J'ouvre grand les yeux - je n'arrive pas à y croire, les gars. Je veux dire, nous allons voir de vrais bâtiments d'avant la pause ! Et nous n'avons même pas besoin de déménager dans l'un des deux autres États - Jess sourit triomphalement.

-Ouais, c'est génial, les filles ! Ce sera des vacances parfaites et n'oublions pas les locaux - nous rappelle Aiden avec satisfaction.

-Je ne les oublie pas, Aiden, mais souviens-toi que tu parles à Amy l'alien... Ils se moquent tous les deux et rient, tandis que j'adopte une expression moqueuse et boudeuse.

Ils ont raison, j'ai envie de visiter chaque coin de ce pays et de tout dessiner sur mes albums, mais je ne suis pas particulièrement enthousiaste à l'idée de la vie sociale que mes amis ont l'intention de lancer. Le train continue et le temps passe, entre bavardages et jeux de cartes, Aiden est un magicien pour nous divertir.
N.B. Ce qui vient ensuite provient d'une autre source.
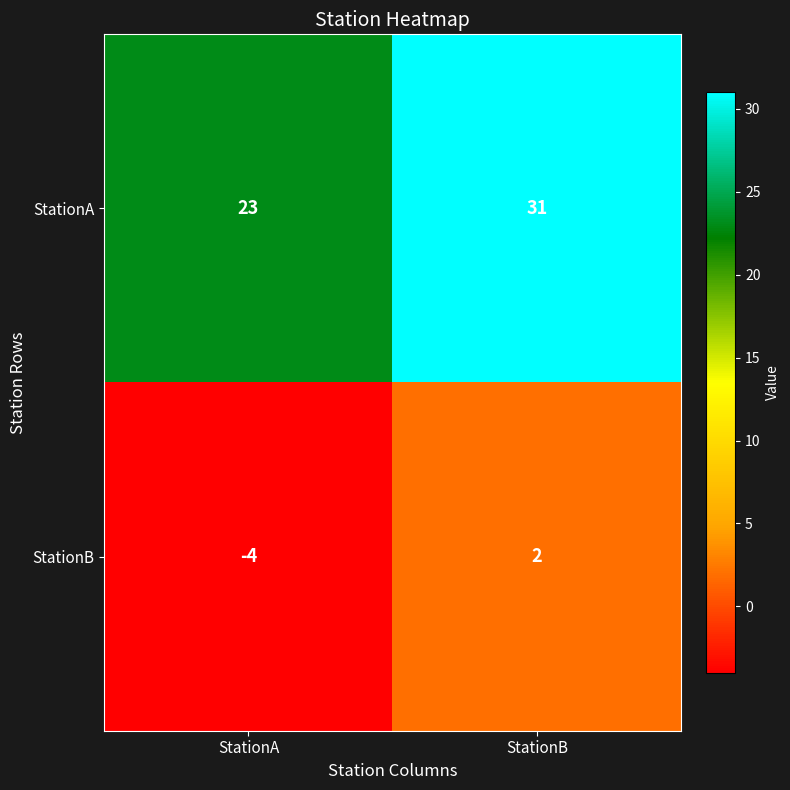

The StationB series shows 2 at StationB. True or false?

True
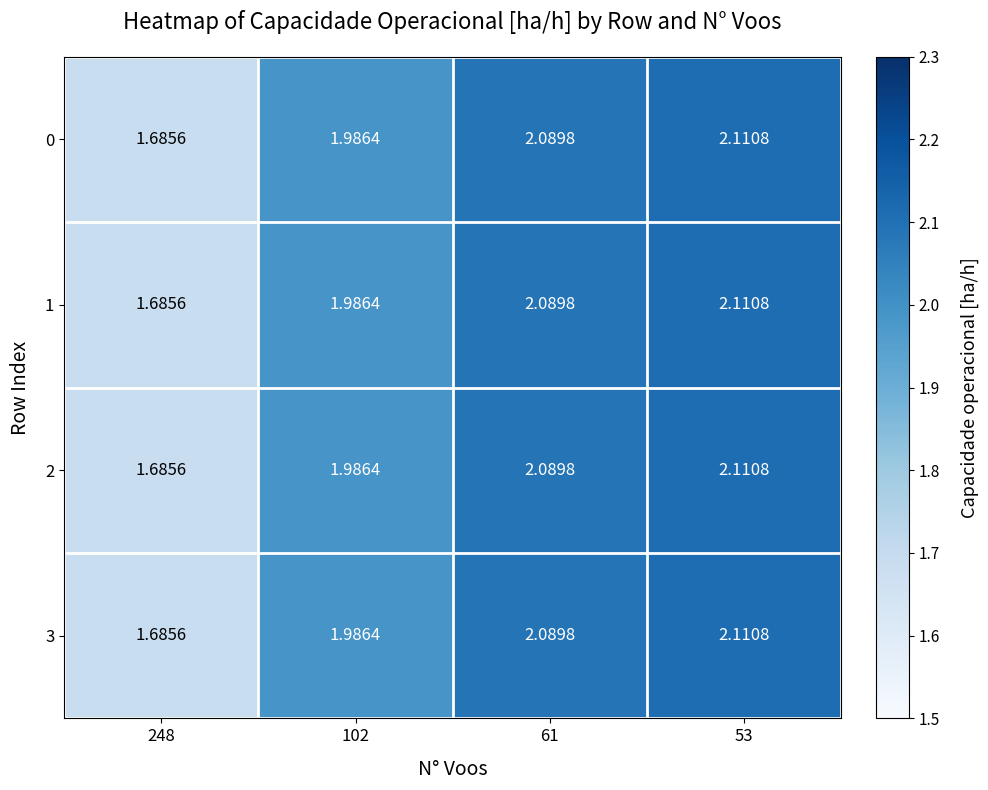

Is the value of 2 at 102 greater than the value of 1 at 53?

No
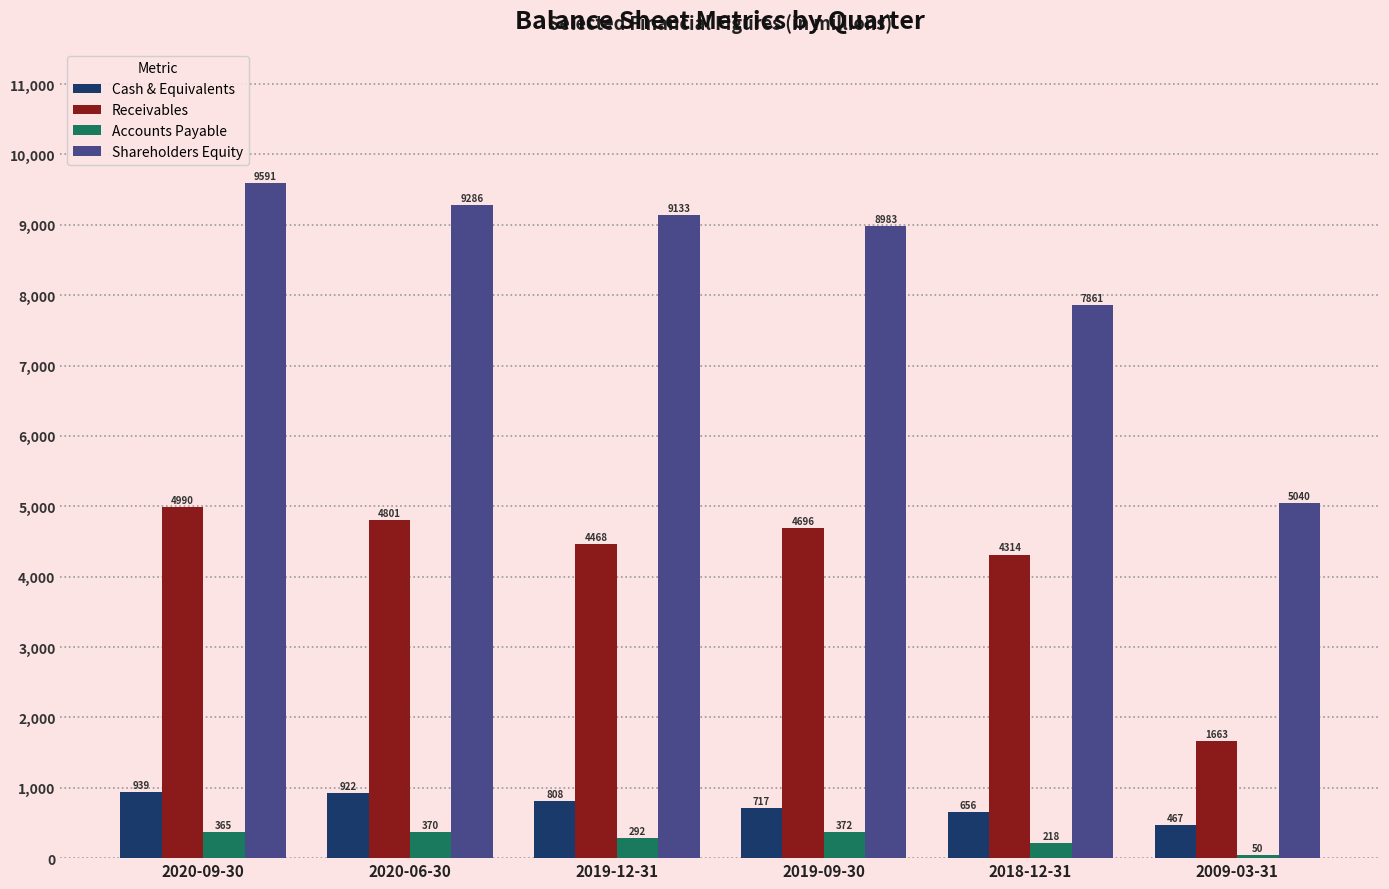

What is the difference between the maximum and minimum values in the Cash & Equivalents series?

471.6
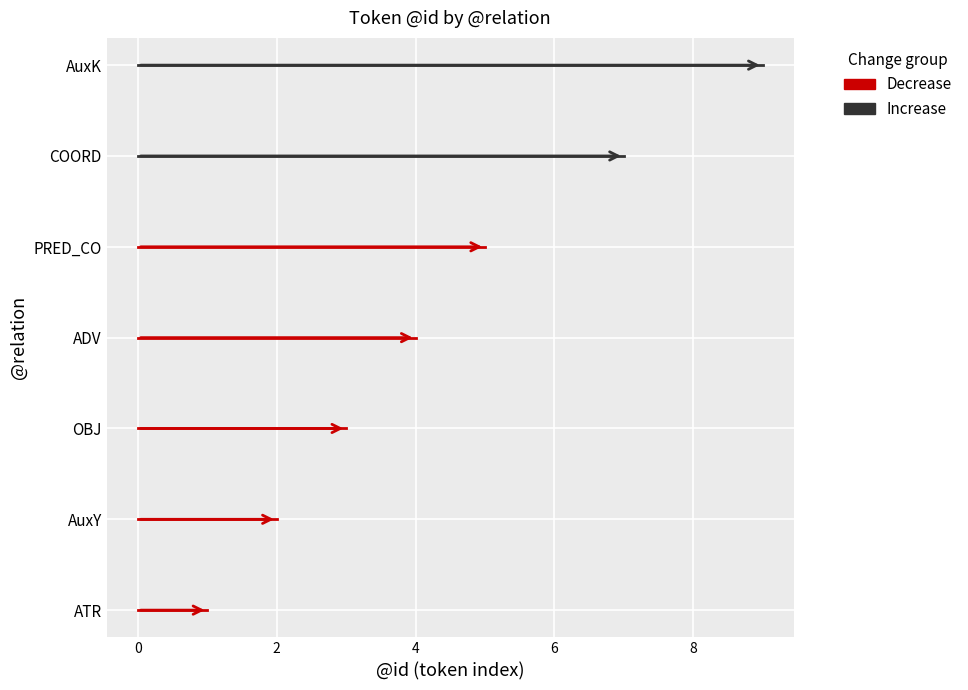

At how many categories does at least one series exceed 5?

2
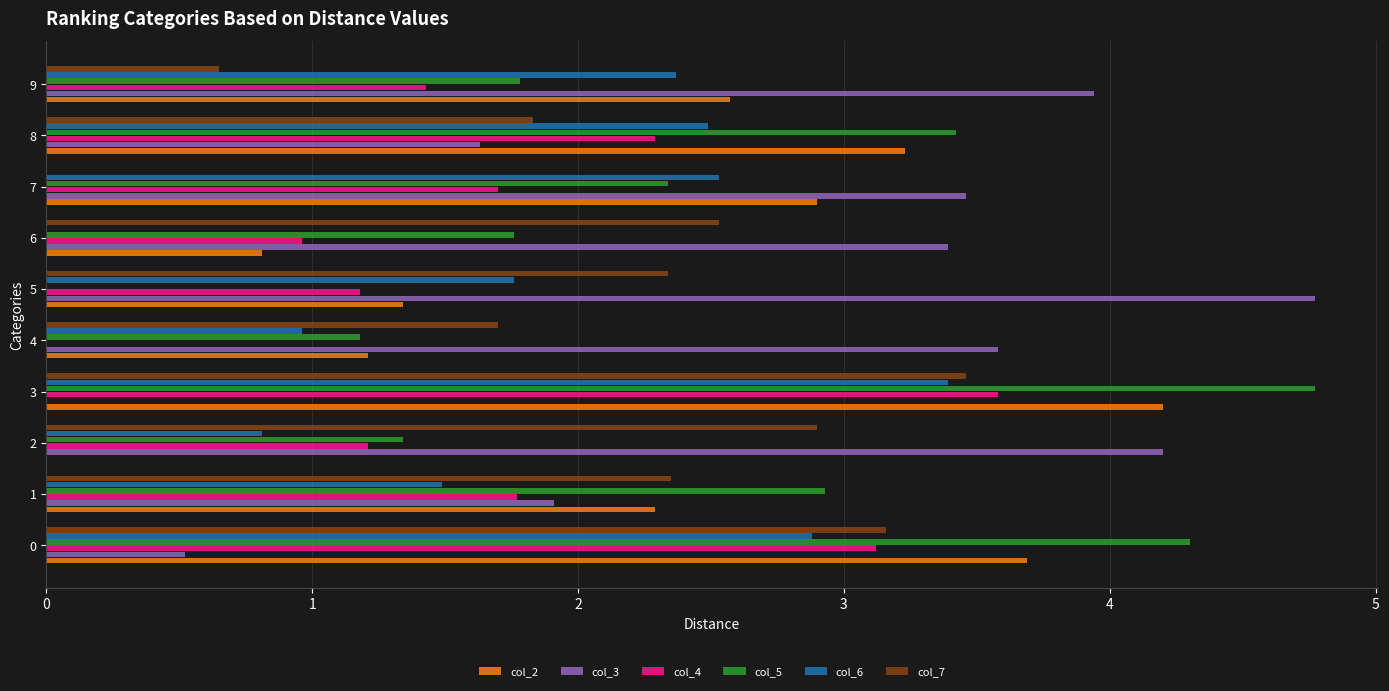

Which series has the largest total across all categories?

col_3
Nous arrivons enfin à la gare et chargeons nos bagages dans le bus qui nous conduira au village, puis prenons place.

Je suis content que tu aies réservé une pension dans la vieille ville, dis-je en me tournant vers Jess.

-Mme Miller a l'air très gentille, on s'est parlé au téléphone, elle n'arrivait pas à croire que de tels jeunes gens voulaient passer un mois dans sa maison d'hôtes - elle hausse les épaules.

Aiden regarde le village par la fenêtre, enchanté - Regarde, ça doit être la partie rénovée - il s'exclame, se rapprochant encore plus de la vitre.

Nous regardons dehors, une foule de filles et de garçons se promenant dans la rue. Incroyable, on dirait une ville miniature.

-Oui, c'est bien la partie remodelée. Je suis surpris.

Jess a du mal à se contenir.

Lentement, le bus s'éloigne et nous nous dirigeons vers un endroit plus calme, les lumières sont plus faibles. De petites maisons entourent les rues étroites, il y a peu de passants, de toute évidence des résidents qui se promènent. On se sent dans un autre monde, presque une autre époque. Nous sommes derrière la place, on voit l'ombre de l'église au loin et au fond du petit village se trouvent les deux châteaux. Cet endroit est absolument incroyable.

Nous descendons du bus et repérons immédiatement la maison d'hôtes. Le panneau dit :

"Maison d'hôtes Albanuova" doit être le seul.

Nous entrons dans le petit hall très coloré, inhabituel et accueillant. Nous voyons une femme d'âge moyen s'approcher de nous et traverser le comptoir en bois, tout sourire. Elle a un visage gentil et est un peu potelée.

-Vous devez être les enfants de la réserve ! Oh, joie. Oh, je suis si heureuse. Ma Sue sera si excitée d'avoir des camarades avec qui traîner. Sue est ma petite fille, enfin elle a un peu grandi, mais c'est toujours ma petite fille !" puis elle s'est figée, mortifiée "Oh, je suis désolée, je parle à tort et à travers, nous avons rarement des invités aussi jeunes ici", s'est-elle excusée.

-Je ne me suis même pas présentée, je suis Mme Agata Miller, propriétaire de la pension Albanuova- elle a tendu la main et nous l'avons serrée.

-Je suis Jess, elle m'a parlé au téléphone, et voici mes amis, Amy et Aiden- nous nous approchons du comptoir.

-Enchanté, Mme Miller. Nous répondons tous les deux en même temps.

Elle nous sourit d'un air suffisant.

-Parfait, les gars ! Je vais vous montrer vos chambres, le petit-déjeuner est à 8 ou 10 heures, le déjeuner à 14 heures et le dîner à 20 heures ; si ces horaires vous posent problème, je peux les déplacer - explique-t-elle avec enthousiasme en montant les escaliers.

Nous essayons de la suivre et de garder à l'esprit tout ce qu'elle dit -elle parle très vite- murmure Aiden.

Je hoche la tête en signe d'assentiment, en ricanant. Depuis qu'on a mis les pieds ici, elle ne se tait pas ! Je l'aime bien, je pense, en souriant.

-Ils sont géniaux ! Je m'exclame, puis chacun va dans sa chambre.